Images with pose keypoints
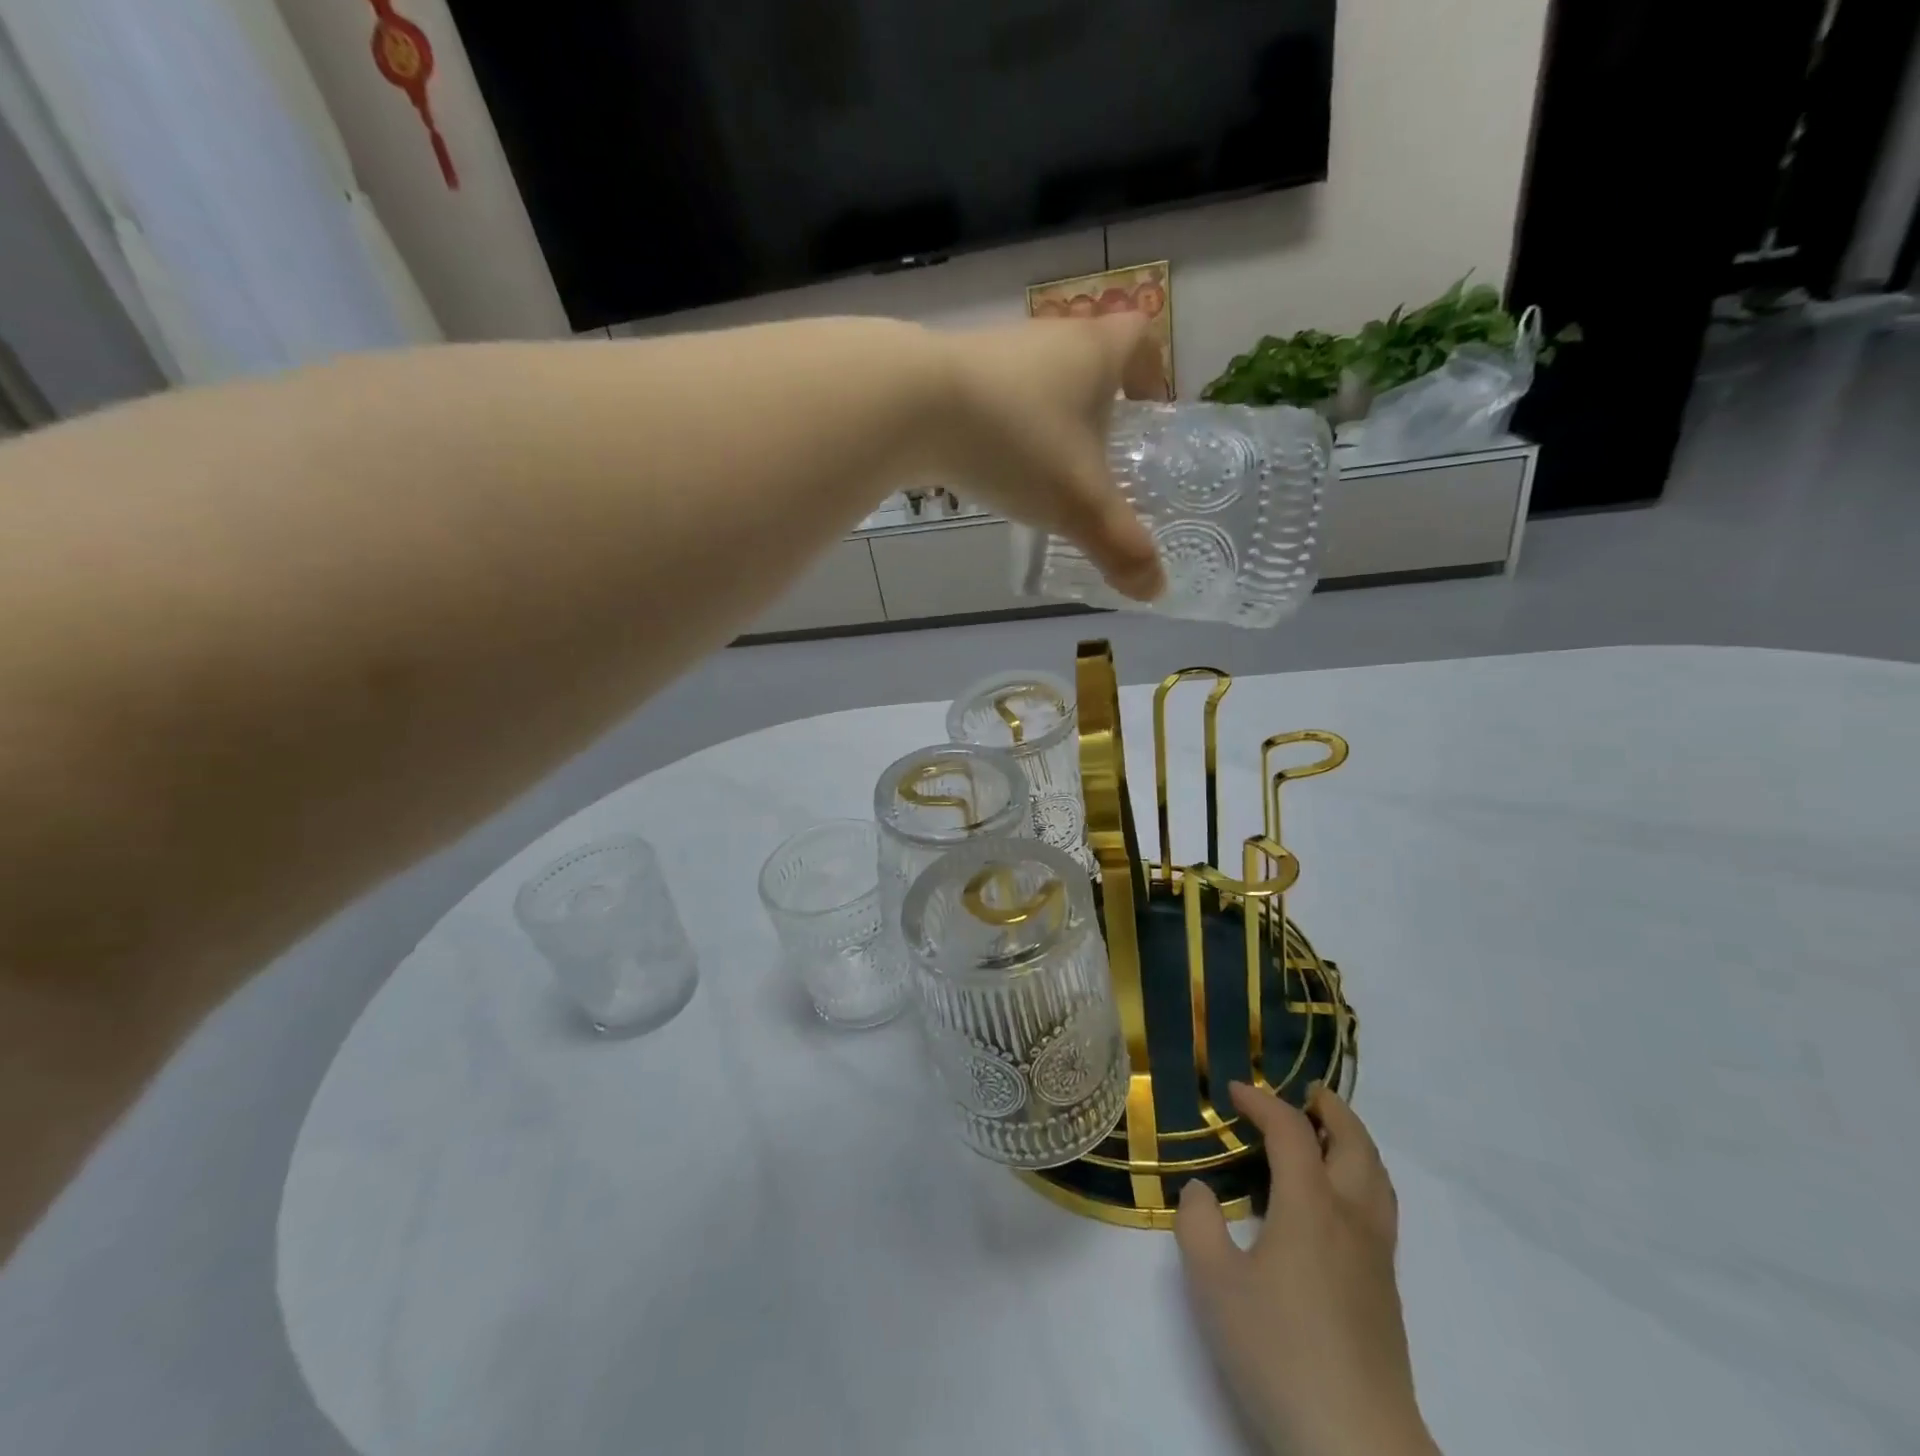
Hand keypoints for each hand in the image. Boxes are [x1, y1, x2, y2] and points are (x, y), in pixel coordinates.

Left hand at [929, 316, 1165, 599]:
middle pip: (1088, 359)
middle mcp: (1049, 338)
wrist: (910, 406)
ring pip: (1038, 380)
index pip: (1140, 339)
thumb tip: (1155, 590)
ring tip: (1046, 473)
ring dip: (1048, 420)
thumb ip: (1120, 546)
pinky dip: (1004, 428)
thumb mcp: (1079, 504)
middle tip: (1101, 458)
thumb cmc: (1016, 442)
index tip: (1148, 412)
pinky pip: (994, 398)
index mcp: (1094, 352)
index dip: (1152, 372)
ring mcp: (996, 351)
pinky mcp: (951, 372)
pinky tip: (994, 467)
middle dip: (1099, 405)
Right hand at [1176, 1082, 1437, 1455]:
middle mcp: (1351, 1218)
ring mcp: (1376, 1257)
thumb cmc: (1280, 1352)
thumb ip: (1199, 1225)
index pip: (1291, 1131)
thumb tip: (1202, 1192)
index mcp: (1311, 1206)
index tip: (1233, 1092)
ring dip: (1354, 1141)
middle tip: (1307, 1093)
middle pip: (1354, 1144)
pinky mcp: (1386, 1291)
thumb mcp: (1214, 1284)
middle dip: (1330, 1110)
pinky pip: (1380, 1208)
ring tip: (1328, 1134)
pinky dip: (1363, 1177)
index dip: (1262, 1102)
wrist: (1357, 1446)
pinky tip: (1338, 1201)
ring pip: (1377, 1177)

» **PROBLEM REQUIREMENTS**
Starting with the first line of the data above and ending with the line containing "ring mcp: (1376, 1257)", please restate every line exactly, leaving images out.

» **EXERCISE RESULT**
Hand keypoints for each hand in the image. Boxes are [x1, y1, x2, y2] and points are (x, y), in pixel coordinates.

Left hand at [929, 316, 1165, 599]:
middle pip: (1088, 359)
middle mcp: (1049, 338)
wrist: (910, 406)
ring pip: (1038, 380)
index pip: (1140, 339)
thumb tip: (1155, 590)
ring tip: (1046, 473)
ring dip: (1048, 420)
thumb ip: (1120, 546)
pinky dip: (1004, 428)
thumb mcp: (1079, 504)
middle tip: (1101, 458)
thumb cmc: (1016, 442)
index tip: (1148, 412)
pinky pip: (994, 398)
index mcp: (1094, 352)
index dip: (1152, 372)
ring mcp: (996, 351)
pinky mcp: (951, 372)
pinky tip: (994, 467)
middle dip: (1099, 405)
Right hand at [1176, 1082, 1437, 1455]:
middle mcp: (1351, 1218)
ring mcp: (1376, 1257)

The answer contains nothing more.